The Dread Vaccine

I had chicken pox as a child when I was five or six. Then I had it again at twenty-three and it was terrible. It lasted for almost ten days with a high fever and pustules. I thought I’d be scarred for life. The doctor I saw said I might be, but fortunately he was wrong. I had the original shingles vaccine a few years ago but I knew it was only partly effective. There fore when shingrix came out, I was eager to have it.

The first shot made my left arm a bit sore for two days but that was all. That was in May. I had the second shot this week. My arm got untouchable sore quickly. Then by supper time, I had severe chills. We were picnicking in the gazebo – I’d made curried chicken salad and tzatziki more slowly than usual. It was 84 degrees and I was freezing. I couldn’t eat. All I wanted was liquid. I didn’t sleep much that night. I got up and was weak, shivering, so sore I couldn’t lift my arm; my neck, my head, my shoulders all hurt. I couldn’t eat. I was too weak to do anything useful and so stiff I had trouble walking even with a cane. I went out to lunch with my friend Janet but couldn’t eat. Just consumed liquid.

By suppertime I could eat some soup I’d made before I had the shot – James Beards’ zucchini soup with avocado. Not much but the most I’d been able to put in me. By nine o’clock I could feel the heat and no longer shivered. I let go of the fake fur blanket I had been using to the great pleasure of the cats, who said, Finally you have fur. A big improvement. They kept getting on me and doing that kneading action that says Mommy, Mommy, Mommy. I slept well. Thursday morning I was almost normal and back to work. I’m still glad I had the vaccine. I remember Grace Paley telling me how painful shingles was, how it was driving her crazy. She had it bad and for quite a long time. My friend and assistant Dale had it this year but he caught it immediately and it didn’t last long, although it was painful enough.

The weather is very hot, extremely humid but no rain, not a drop. We have to water constantly and things we can’t get to are dying. We are harvesting tomatoes every day. The cherry tomatoes, of course, rain on us instead of water. But the maincrops have been coming in for over a week and the first paste tomatoes have ripened. We are invaded by rabbits, many rabbits for the first time in years. The coywolves have not been around and the fox population has been devastated by mange. We had a gorgeous plumy fox that came around daily last year. There is one very large male rabbit who is not afraid of us. He was eating my brussels spouts to the ground. Yelling at him did nothing. Woody had to throw something at him to get him out of the garden. Rabbits can be very bold. I remember trying to chase one off my broccoli and it bared its teeth at me. When the cats could go out years ago – for the first 25 years I lived here, before the coywolves – we never had problems with rabbits or chipmunks or even groundhogs.

Back to freezing every day—beans mostly but zucchini soup this week. I did manage to write three poems this week. Two of them aren’t finished yet but the one about my father is done and I really like it. Woody is going to an event at Payomet tent tonight, a mariachi band and Mexican food. Not for me. I am not fond of mariachi music, I confess, and my stomach is still a little bit queasy from the shot. There’s a movie I want to see on HBO, the three billboards. Woody saw it on a Monday night so we never went together. I’m happy to stay home and see the movie I missed.

I’m reading HOLY PEORIA, a collection of poems and a couple of stories by Burt Raabe,who was in my June poetry workshop. Strong economical accessible poems of workingclass life. The first pumpkin is ready. We have never had a pumpkin before very late September. The winter squashes and pumpkins I planted in the lower garden seem to like the hot dry weather, so long as we water them every two or three days. They’ve never looked better at this time of year. Woody cut up the pumpkin and I cooked it and will puree it when I get some energy. I harvested beets and shallots this morning. Unpleasantly hot and sticky out there. I froze two and one half pounds of beans. I’m ready to sit down for awhile.

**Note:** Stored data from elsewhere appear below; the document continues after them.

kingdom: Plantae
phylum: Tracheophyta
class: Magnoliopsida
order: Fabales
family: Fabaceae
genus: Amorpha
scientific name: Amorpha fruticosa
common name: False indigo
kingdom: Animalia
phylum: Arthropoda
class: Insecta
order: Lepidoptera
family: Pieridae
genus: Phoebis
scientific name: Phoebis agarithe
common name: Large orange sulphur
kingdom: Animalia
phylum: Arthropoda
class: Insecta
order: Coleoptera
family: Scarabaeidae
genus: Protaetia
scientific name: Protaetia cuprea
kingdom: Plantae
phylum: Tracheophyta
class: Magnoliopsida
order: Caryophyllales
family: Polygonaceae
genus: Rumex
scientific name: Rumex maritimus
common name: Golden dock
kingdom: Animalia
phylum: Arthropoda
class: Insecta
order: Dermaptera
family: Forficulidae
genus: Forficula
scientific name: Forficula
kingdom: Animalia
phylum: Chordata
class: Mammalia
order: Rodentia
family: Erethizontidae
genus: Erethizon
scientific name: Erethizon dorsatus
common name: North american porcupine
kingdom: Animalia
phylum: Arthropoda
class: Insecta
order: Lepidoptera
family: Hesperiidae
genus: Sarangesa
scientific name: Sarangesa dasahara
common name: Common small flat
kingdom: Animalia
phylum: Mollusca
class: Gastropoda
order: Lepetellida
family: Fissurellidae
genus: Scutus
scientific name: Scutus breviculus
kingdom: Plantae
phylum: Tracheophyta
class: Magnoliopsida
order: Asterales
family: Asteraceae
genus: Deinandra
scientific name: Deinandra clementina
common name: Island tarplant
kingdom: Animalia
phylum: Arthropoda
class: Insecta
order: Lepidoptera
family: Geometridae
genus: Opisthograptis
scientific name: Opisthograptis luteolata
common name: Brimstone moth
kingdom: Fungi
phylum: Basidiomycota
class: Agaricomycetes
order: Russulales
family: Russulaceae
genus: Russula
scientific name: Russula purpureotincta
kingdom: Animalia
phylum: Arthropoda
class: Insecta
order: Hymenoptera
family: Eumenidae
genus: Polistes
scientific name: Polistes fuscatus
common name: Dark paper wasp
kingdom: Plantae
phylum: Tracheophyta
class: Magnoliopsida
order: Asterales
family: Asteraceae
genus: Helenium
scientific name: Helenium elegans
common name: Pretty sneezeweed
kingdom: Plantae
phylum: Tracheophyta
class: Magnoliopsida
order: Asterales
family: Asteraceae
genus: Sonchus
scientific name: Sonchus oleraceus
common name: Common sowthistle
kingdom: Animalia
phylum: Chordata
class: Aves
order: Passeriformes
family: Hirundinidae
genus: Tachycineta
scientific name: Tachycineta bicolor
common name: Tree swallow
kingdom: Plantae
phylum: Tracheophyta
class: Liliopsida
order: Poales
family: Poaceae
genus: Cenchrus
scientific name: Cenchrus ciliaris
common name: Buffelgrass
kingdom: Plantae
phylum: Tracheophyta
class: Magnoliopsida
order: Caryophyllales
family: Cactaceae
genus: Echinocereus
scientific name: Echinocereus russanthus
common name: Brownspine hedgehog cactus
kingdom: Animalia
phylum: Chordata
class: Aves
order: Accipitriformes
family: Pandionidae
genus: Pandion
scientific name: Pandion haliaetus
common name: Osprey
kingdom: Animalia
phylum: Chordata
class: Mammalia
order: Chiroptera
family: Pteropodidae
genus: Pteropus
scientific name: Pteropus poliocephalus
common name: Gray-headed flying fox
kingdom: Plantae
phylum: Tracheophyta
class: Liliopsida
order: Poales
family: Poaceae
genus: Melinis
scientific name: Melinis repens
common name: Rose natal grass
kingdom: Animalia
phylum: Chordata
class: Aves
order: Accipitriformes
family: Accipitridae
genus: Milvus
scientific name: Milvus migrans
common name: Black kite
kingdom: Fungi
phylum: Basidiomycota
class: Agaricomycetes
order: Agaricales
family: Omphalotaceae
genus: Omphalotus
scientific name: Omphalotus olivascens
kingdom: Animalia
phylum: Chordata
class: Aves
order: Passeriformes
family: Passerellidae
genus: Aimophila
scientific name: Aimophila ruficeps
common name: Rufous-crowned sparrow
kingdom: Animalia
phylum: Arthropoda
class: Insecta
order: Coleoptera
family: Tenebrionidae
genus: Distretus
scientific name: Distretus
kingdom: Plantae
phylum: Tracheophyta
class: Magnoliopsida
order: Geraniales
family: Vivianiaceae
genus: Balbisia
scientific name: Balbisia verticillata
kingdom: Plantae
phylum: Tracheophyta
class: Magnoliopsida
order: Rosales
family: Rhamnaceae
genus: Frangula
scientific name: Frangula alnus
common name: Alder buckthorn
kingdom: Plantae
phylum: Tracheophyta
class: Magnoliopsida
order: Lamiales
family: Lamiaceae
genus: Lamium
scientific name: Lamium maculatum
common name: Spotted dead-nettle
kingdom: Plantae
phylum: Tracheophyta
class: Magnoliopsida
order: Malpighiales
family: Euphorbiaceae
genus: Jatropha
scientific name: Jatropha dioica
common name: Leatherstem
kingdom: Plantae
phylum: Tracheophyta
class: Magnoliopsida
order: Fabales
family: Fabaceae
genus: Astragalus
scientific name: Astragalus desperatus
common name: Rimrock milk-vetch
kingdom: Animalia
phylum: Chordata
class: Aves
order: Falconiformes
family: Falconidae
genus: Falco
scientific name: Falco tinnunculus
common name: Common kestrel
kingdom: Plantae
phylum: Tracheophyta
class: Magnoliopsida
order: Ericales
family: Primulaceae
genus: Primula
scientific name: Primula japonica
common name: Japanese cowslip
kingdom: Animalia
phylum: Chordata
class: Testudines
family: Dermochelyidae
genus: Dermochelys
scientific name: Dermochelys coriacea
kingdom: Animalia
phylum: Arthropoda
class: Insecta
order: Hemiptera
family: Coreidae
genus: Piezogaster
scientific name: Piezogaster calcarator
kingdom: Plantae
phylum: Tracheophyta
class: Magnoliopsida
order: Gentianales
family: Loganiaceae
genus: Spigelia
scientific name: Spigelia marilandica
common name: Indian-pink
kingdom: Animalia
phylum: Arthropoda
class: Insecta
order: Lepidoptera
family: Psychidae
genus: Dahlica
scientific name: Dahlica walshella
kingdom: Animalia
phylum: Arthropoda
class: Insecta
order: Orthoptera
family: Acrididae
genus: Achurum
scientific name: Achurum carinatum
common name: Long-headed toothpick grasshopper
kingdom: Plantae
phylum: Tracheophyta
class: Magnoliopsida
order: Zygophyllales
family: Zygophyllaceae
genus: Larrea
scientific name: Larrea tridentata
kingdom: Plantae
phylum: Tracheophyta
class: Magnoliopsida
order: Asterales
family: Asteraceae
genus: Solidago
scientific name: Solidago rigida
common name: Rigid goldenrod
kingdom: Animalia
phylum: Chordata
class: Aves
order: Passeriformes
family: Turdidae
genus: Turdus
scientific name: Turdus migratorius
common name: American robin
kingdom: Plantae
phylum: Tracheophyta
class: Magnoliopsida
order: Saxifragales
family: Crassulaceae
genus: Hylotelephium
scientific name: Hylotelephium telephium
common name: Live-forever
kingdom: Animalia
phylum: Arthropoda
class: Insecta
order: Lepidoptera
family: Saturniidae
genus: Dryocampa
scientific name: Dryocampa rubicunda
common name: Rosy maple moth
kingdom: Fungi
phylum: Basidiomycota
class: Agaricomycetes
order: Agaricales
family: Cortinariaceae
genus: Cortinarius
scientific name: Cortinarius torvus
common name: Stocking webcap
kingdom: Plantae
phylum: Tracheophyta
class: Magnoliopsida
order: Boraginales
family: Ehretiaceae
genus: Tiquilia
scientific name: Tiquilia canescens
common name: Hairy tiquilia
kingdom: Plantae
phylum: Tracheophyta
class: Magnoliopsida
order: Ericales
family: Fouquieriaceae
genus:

When I wrote my blog Saturday morning, there was no chance of rain. The drought that has been plaguing us all summer seemed as if it might never end. In the afternoon, at about 2:30, there was a tiptoeing of rain on the roof, a mere sprinkle. A light rain continued for an hour. Then it became moderate; then heavy. Everything that was dying but not yet dead picked up. We’ve had at least four inches, maybe five. Friday night I lay awake thinking about fire danger and my dying roses. And then on Thursday morning the skies opened again!